The lines of the earth’s magnetic field are approximately parallel to the earth’s surface at the equator, and dive into the earth near the magnetic north/south poles. If you measure the local incline of the field lines with respect to gravity, is it possible to determine your latitude with any useful degree of accuracy (say, ± 5 degrees of latitude)?
It’s called an “inclination compass” and it’s part of the mechanism that various migratory animals use for navigation. It can be demonstrated by observing animal behavior when you apply various external magnetic fields: there are animals that will orient themselves to the magnetic inclination, regardless of the polarity of the field.
The precise mechanism is still rather mysterious, though it has something to do with cryptochrome proteins. This is a light-sensitive protein that’s found in the eyes of birds and insects (which means the inclination compass only works in daylight), but somehow the light-activated reactions are sensitive to very weak magnetic fields. Fruit flies that have do not have cryptochromes are behaviorally insensitive to magnetic fields.
ETA: For reference, the review I used to jog my memory past “what was all that business with the cryptochromes and magnets again?” is here.
The navigator’s term of art for this is “magnetic dip”. See Magnetic dip - Wikipedia for a good article and for a map of the values around the world.

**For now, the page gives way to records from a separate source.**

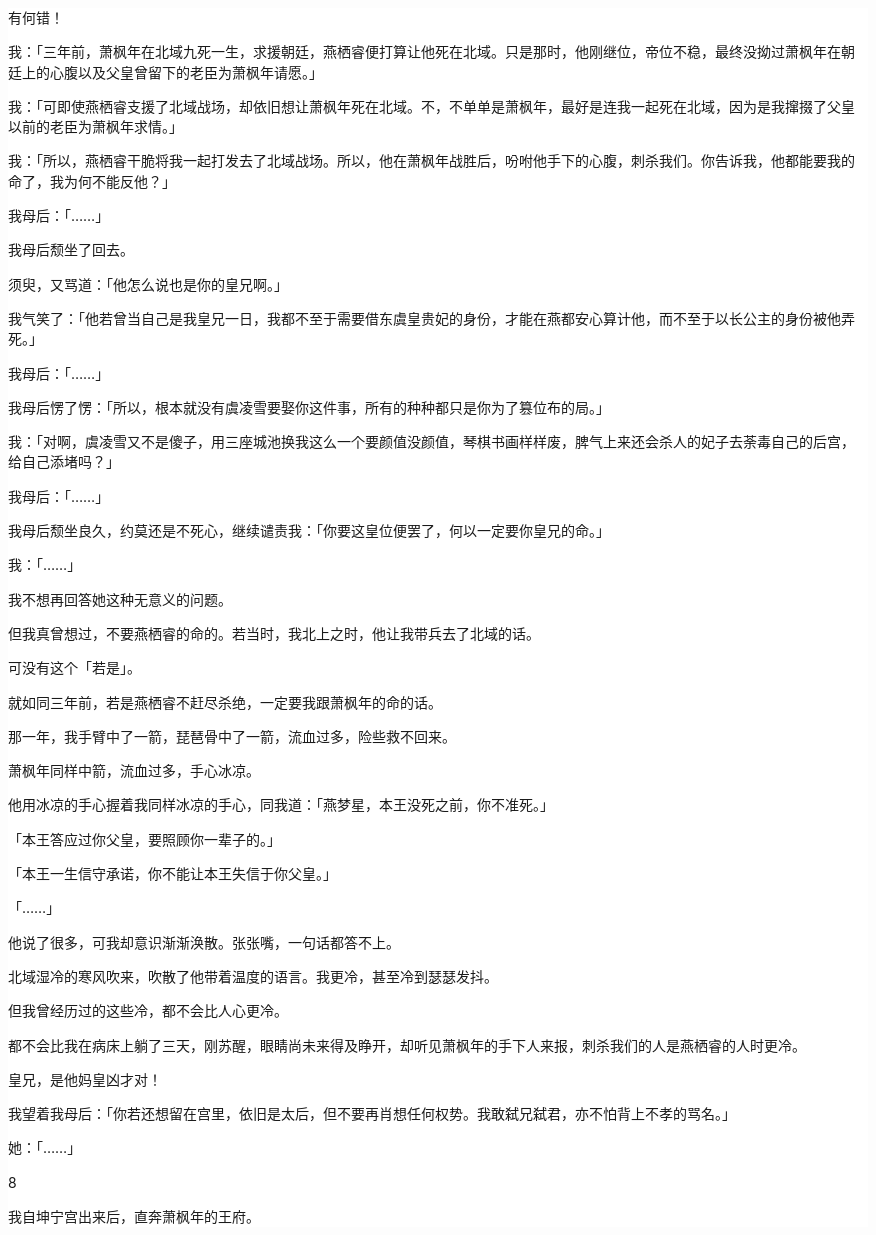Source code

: 有何错！

我：「三年前，萧枫年在北域九死一生，求援朝廷，燕栖睿便打算让他死在北域。只是那时，他刚继位，帝位不稳，最终没拗过萧枫年在朝廷上的心腹以及父皇曾留下的老臣为萧枫年请愿。」

我：「可即使燕栖睿支援了北域战场，却依旧想让萧枫年死在北域。不，不单单是萧枫年，最好是连我一起死在北域，因为是我撺掇了父皇以前的老臣为萧枫年求情。」

我：「所以，燕栖睿干脆将我一起打发去了北域战场。所以，他在萧枫年战胜后，吩咐他手下的心腹，刺杀我们。你告诉我，他都能要我的命了，我为何不能反他？」

我母后：「……」

我母后颓坐了回去。

须臾，又骂道：「他怎么说也是你的皇兄啊。」

我气笑了：「他若曾当自己是我皇兄一日，我都不至于需要借东虞皇贵妃的身份，才能在燕都安心算计他，而不至于以长公主的身份被他弄死。」

我母后：「……」

我母后愣了愣：「所以，根本就没有虞凌雪要娶你这件事，所有的种种都只是你为了篡位布的局。」

我：「对啊，虞凌雪又不是傻子，用三座城池换我这么一个要颜值没颜值，琴棋书画样样废，脾气上来还会杀人的妃子去荼毒自己的后宫，给自己添堵吗？」

我母后：「……」

我母后颓坐良久，约莫还是不死心，继续谴责我：「你要这皇位便罢了，何以一定要你皇兄的命。」

我：「……」

我不想再回答她这种无意义的问题。

但我真曾想过，不要燕栖睿的命的。若当时，我北上之时，他让我带兵去了北域的话。

可没有这个「若是」。

就如同三年前，若是燕栖睿不赶尽杀绝，一定要我跟萧枫年的命的话。

那一年，我手臂中了一箭，琵琶骨中了一箭，流血过多，险些救不回来。

萧枫年同样中箭，流血过多，手心冰凉。

他用冰凉的手心握着我同样冰凉的手心，同我道：「燕梦星，本王没死之前，你不准死。」

「本王答应过你父皇，要照顾你一辈子的。」

「本王一生信守承诺，你不能让本王失信于你父皇。」

「……」

他说了很多，可我却意识渐渐涣散。张张嘴，一句话都答不上。

北域湿冷的寒风吹来，吹散了他带着温度的语言。我更冷，甚至冷到瑟瑟发抖。

但我曾经历过的这些冷，都不会比人心更冷。

都不会比我在病床上躺了三天，刚苏醒，眼睛尚未来得及睁开，却听见萧枫年的手下人来报，刺杀我们的人是燕栖睿的人时更冷。

皇兄，是他妈皇凶才对！

我望着我母后：「你若还想留在宫里，依旧是太后，但不要再肖想任何权势。我敢弑兄弑君，亦不怕背上不孝的骂名。」

她：「……」

8

我自坤宁宫出来后，直奔萧枫年的王府。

You’ll see that you already need to know your longitude because the dip values are way off being parallel to the lines of latitude. Absent longitude you really can’t do much position determination just from the dip angle. Given longitude it’d be an easy table lookup (but see below) to convert dip angle to latitude with reasonable precision.
You’ll also see there are some areas of the world where it’d work slick and other areas where it’d work terribly. Most of the really bad areas are in the deep southern latitudes.
Just for the record, latitude is the one that’s easy to measure (almost any astronomical observation at all will do it). Longitude is usually done by combining an astronomical measurement with an accurate clock.
A dip compass could get you an approximate value for “magnetic latitude”, or distance from the magnetic pole, and that in combination with your real latitude could in principle give you your location. But the magnetic latitude will be iffy because of local irregularities in the field, and the calculation is such that small errors in the inputs will be magnified into large errors in your position.